[EXERCISE MATERIAL]
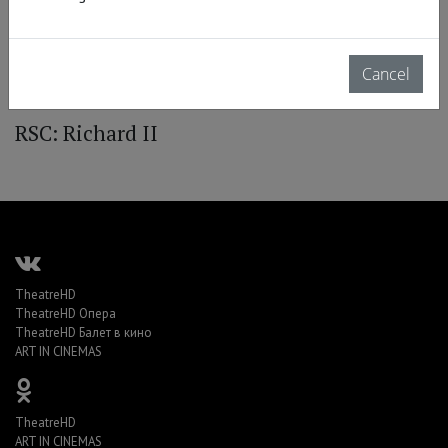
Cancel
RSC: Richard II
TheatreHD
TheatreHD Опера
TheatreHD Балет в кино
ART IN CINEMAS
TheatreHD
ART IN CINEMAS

==

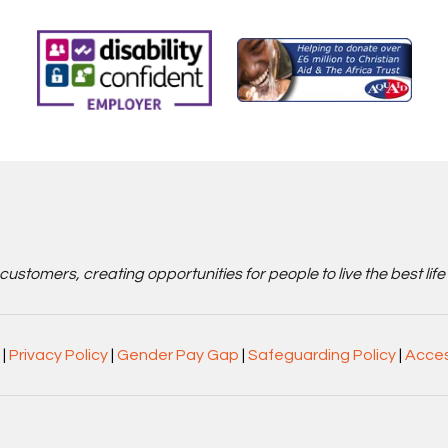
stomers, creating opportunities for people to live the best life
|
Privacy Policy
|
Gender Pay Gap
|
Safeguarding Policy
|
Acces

[TASK BRIEF] Each line above that contains the word "TheatreHD" should be returned.

[REPLY]
TheatreHD
TheatreHD Опера
TheatreHD Балет в кино
TheatreHD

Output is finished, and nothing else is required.